● Action item
I would like the records restated word for word, without the pictures.

● Exercise inputs

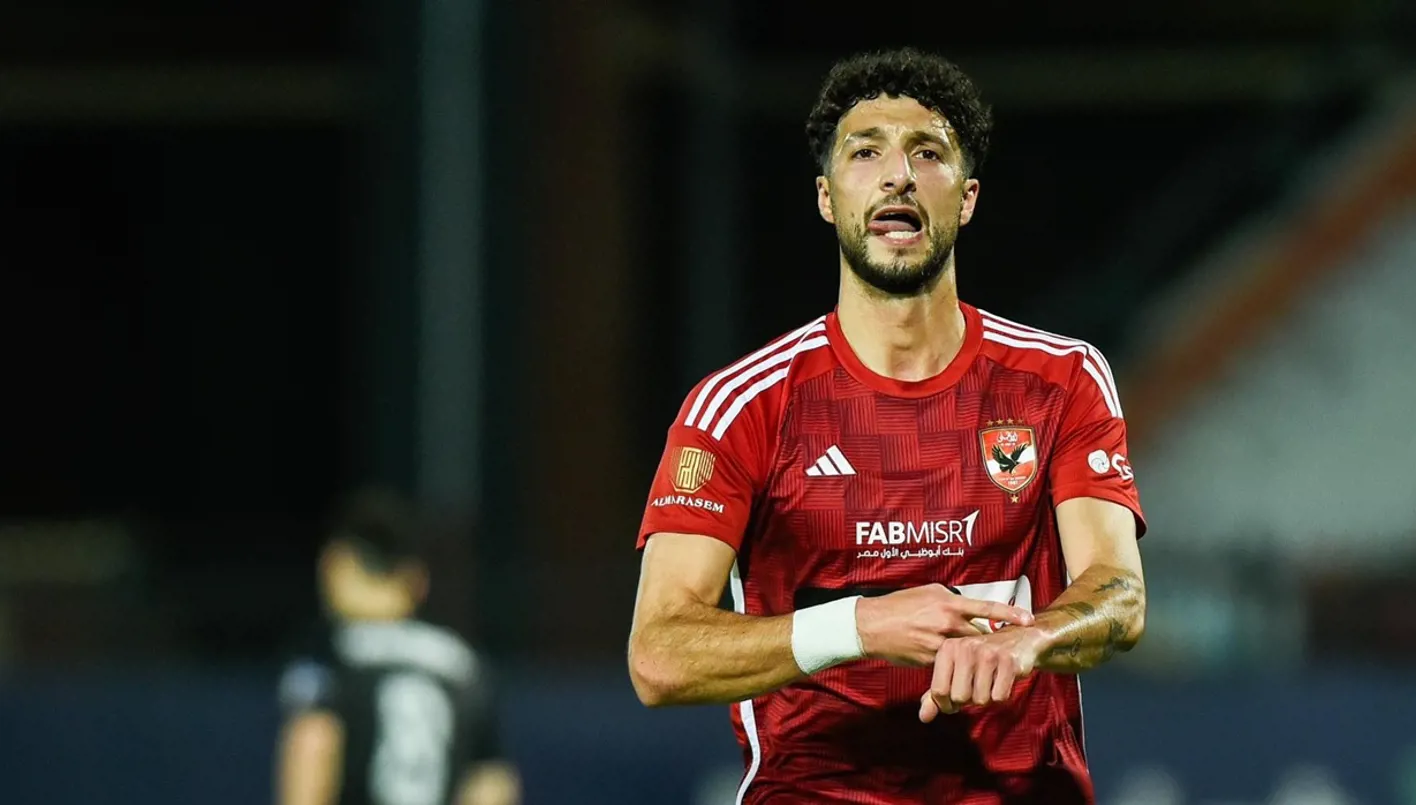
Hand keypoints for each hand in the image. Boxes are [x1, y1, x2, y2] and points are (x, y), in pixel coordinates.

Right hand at [855, 584, 1034, 666]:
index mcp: (948, 604)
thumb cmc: (898, 605)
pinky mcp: (929, 660)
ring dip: (968, 653)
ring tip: (970, 654)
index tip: (1029, 619)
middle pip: (979, 635)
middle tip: (999, 643)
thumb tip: (966, 604)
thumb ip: (950, 599)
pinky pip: (948, 662)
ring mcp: (939, 644)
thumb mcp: (926, 593)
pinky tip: (947, 659)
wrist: (870, 626)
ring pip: (964, 652)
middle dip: (987, 640)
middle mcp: (947, 624)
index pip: (986, 609)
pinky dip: (951, 661)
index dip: (1010, 614)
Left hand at [918, 626, 1046, 721]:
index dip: (946, 704)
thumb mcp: (955, 672)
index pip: (938, 691)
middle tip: (976, 688)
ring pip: (981, 699)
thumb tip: (924, 717)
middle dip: (968, 700)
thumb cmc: (980, 660)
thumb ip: (937, 694)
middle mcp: (965, 647)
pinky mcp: (1009, 661)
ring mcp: (988, 653)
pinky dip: (1001, 695)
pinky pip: (999, 697)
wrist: (1018, 640)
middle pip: (959, 697)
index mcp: (948, 649)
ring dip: (986, 697)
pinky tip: (1002, 680)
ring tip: (990, 681)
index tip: (954, 701)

● Task answer
Hand keypoints for each hand in the image. Boxes are [x1, y1, x2, y2] and points are (x, y), in pixel coordinates.

Right hand at [855, 584, 1034, 666]:
index mcp: (948, 604)
thumb cmc: (898, 605)
pinky mcp: (929, 660)
ring dip: (968, 653)
ring tip: (970, 654)
index tip: (1029, 619)
middle pip: (979, 635)
middle tip: (999, 643)
thumb tip: (966, 604)
thumb ip: (950, 599)
pinky pip: (948, 662)
ring mcp: (939, 644)
thumb mcp: (926, 593)
pinky tip: (947, 659)
wrist: (870, 626)
ring pip: (964, 652)
middle dip: (987, 640)
middle mcp: (947, 624)
index pip: (986, 609)
pinky dip: (951, 661)
index dip: (1010, 614)
Left hand at [918, 626, 1046, 721]:
index dip: (946, 704)
thumb mcp: (955, 672)
index pip: (938, 691)
middle tip: (976, 688)
ring pip: (981, 699)
thumb tip: (924, 717)
middle dip: (968, 700)
thumb cmc: (980, 660)
thumb ip: (937, 694)
middle mcp: (965, 647)
pinky mcp: (1009, 661)
ring mcp: (988, 653)
pinky dip: (1001, 695)
pinky pip: (999, 697)
wrist: (1018, 640)
middle pip: (959, 697)
index mcp: (948, 649)
ring dip: (986, 697)
pinky tip: (1002, 680)
ring tip: (990, 681)
index tip: (954, 701)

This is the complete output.